Using public tax dollars to pay off private debt is often controversial. Usually, if you borrow to open a business, the debt is paid from your profits, not from the city taxes your business activity creates.

But what if Richmond could use the TIF District concept to come up with the estimated hundreds of millions of dollars it needs to renovate or replace its decrepit schools? And what if the state pitched in to support this effort?

Indeed, Section 58.1-608.3 of the Virginia Code already says the state will share certain sales tax revenues with projects like Richmond’s proposed coliseum development.

Surely schools are a higher priority. Why not share sales tax revenue on school construction materials or income taxes on the labor?

Richmond also could create TIF districts around each school to be modernized and dedicate increases in business taxes and in property taxes resulting from the improved school as a stream of revenue to help repay the borrowing that made it happen.

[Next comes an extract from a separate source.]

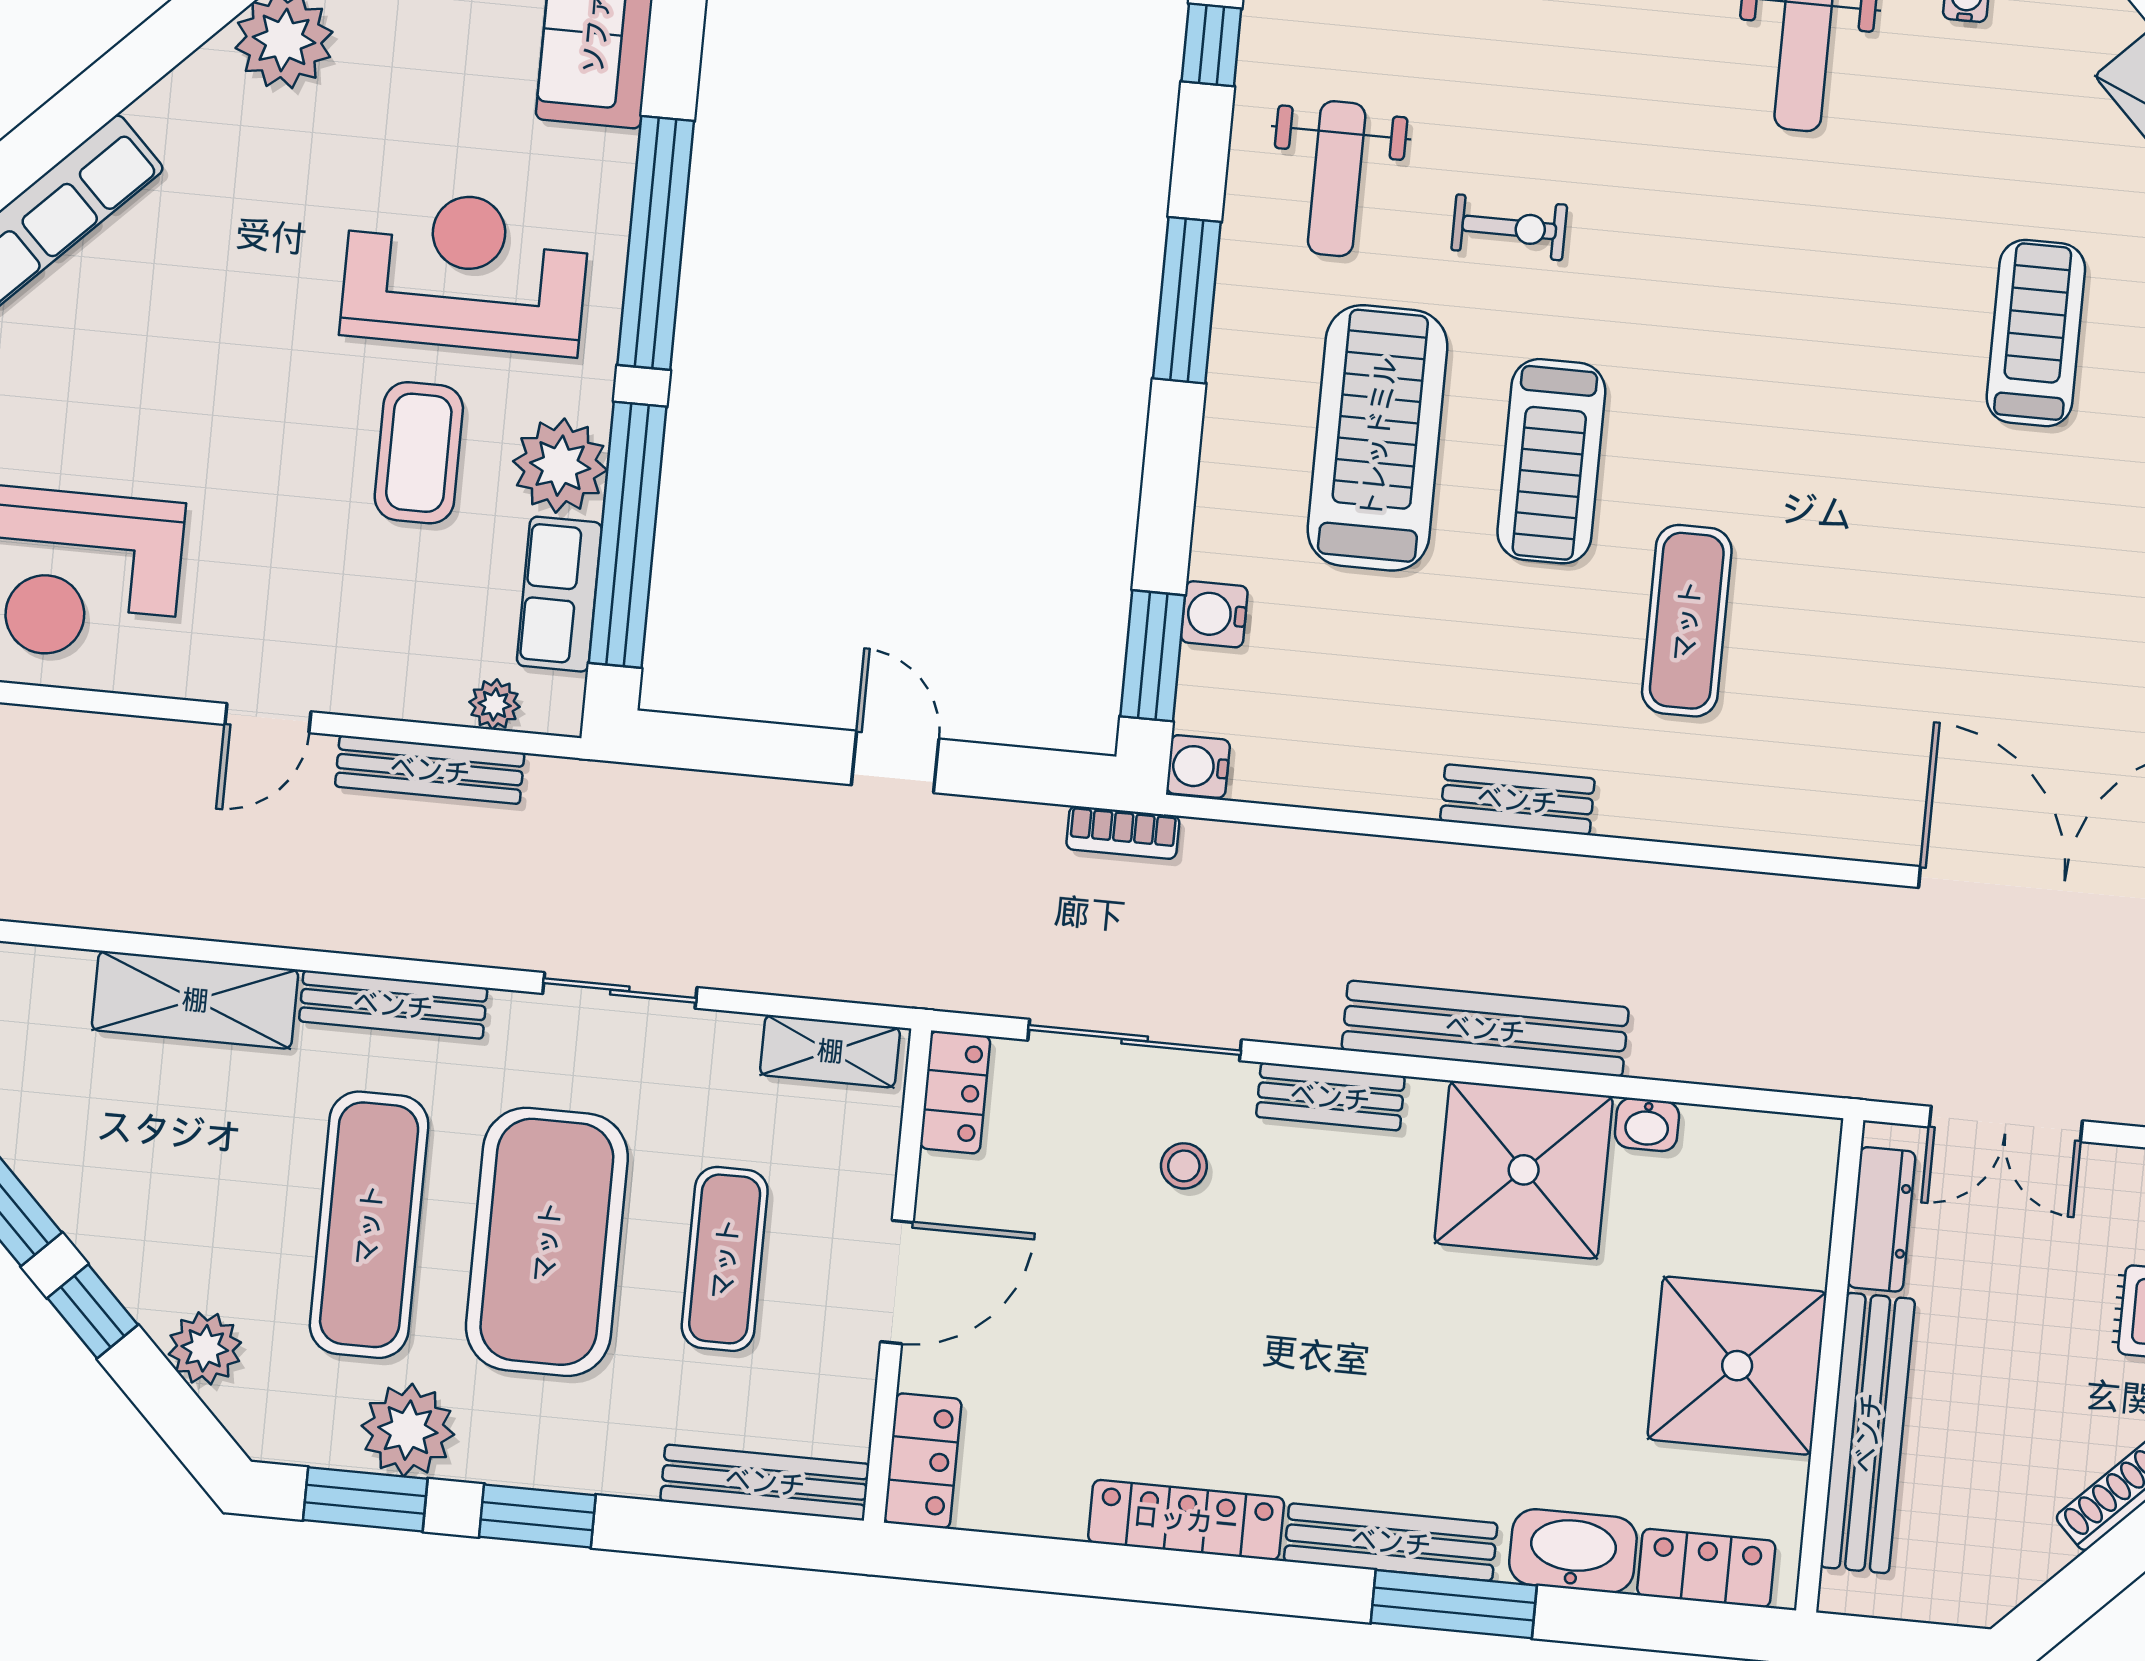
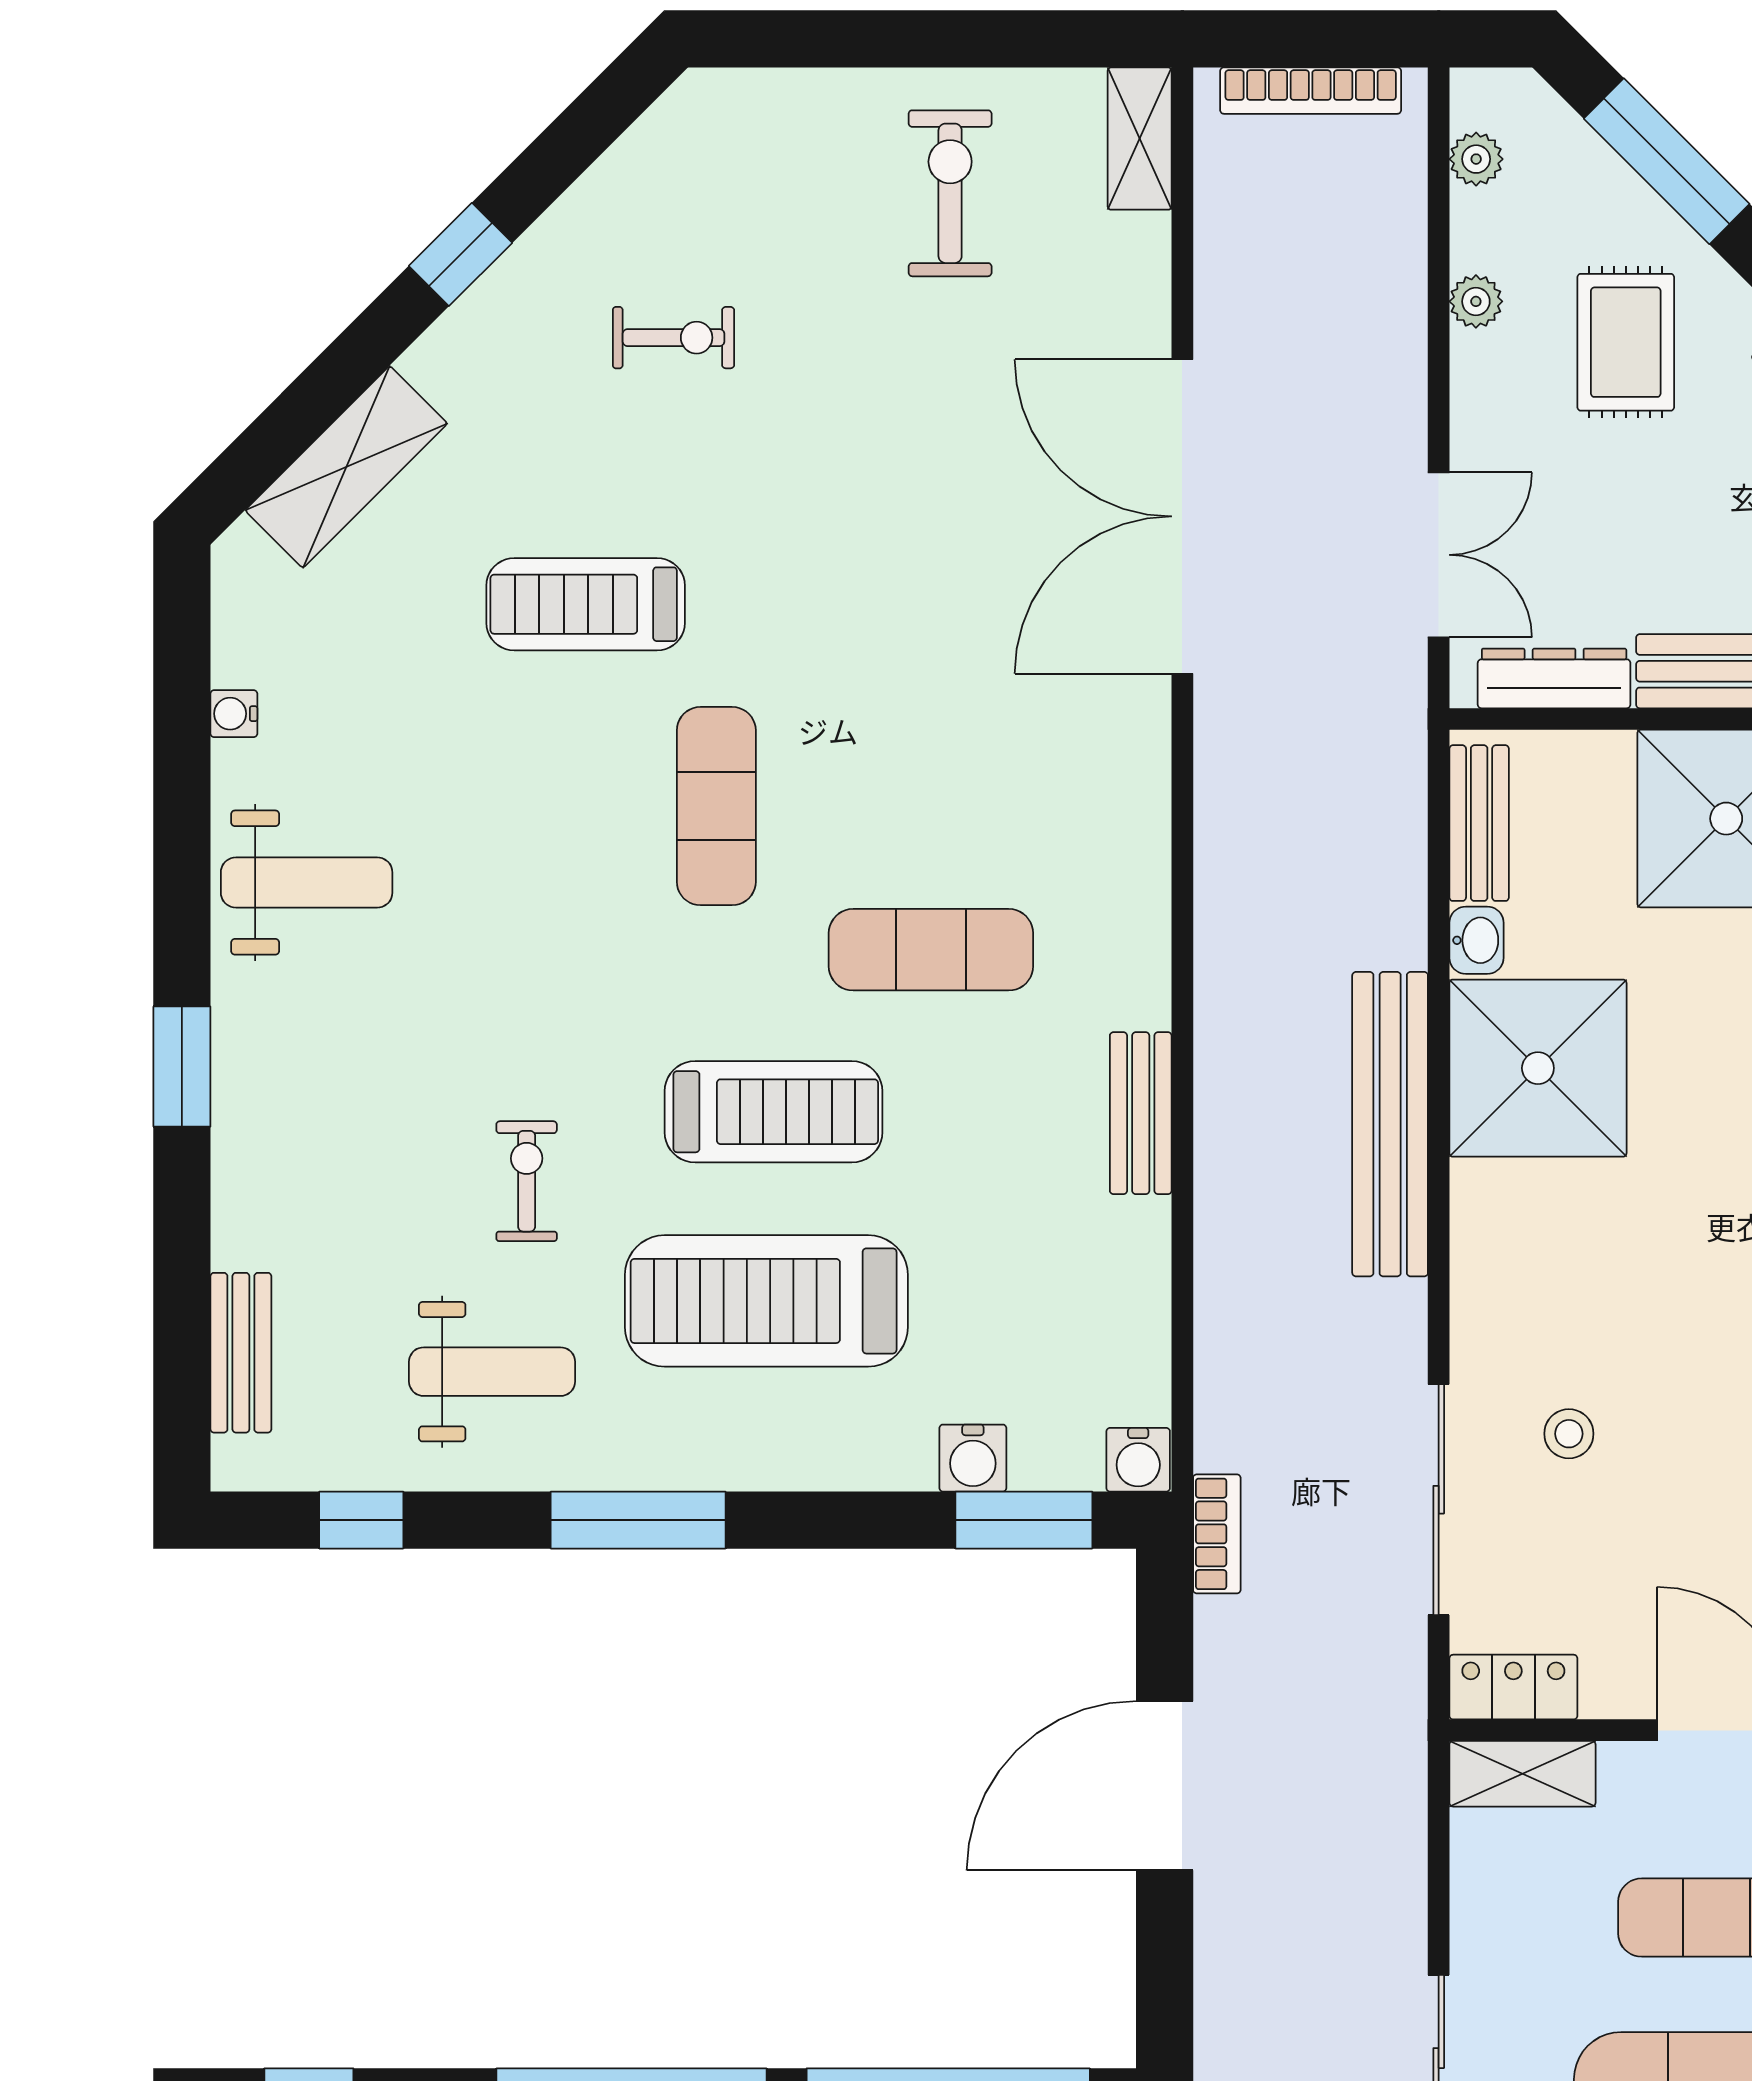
exercise mat: (1838, 436) -> (716, 806), added
door: (895, 762) -> (1165, 1786), width x1.87
shelving: (830, 1051) -> (1522, 1774), moved, turned 90
bench: (1330, 1097) -> (1479, 823), moved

Bottom line: If it’s OK to create a TIF District to use public dollars to pay off private debt for a new coliseum, then we should similarly us TIF District public tax dollars to pay off public school construction.

The TIF District concept has the potential of producing $25 million to $30 million without heaping a new burden on the poor, as the mayor’s regressive meals tax plan does.

PAUL GOLDMAN

Richmond

The writer is leader of the Put Schools First campaign in Richmond.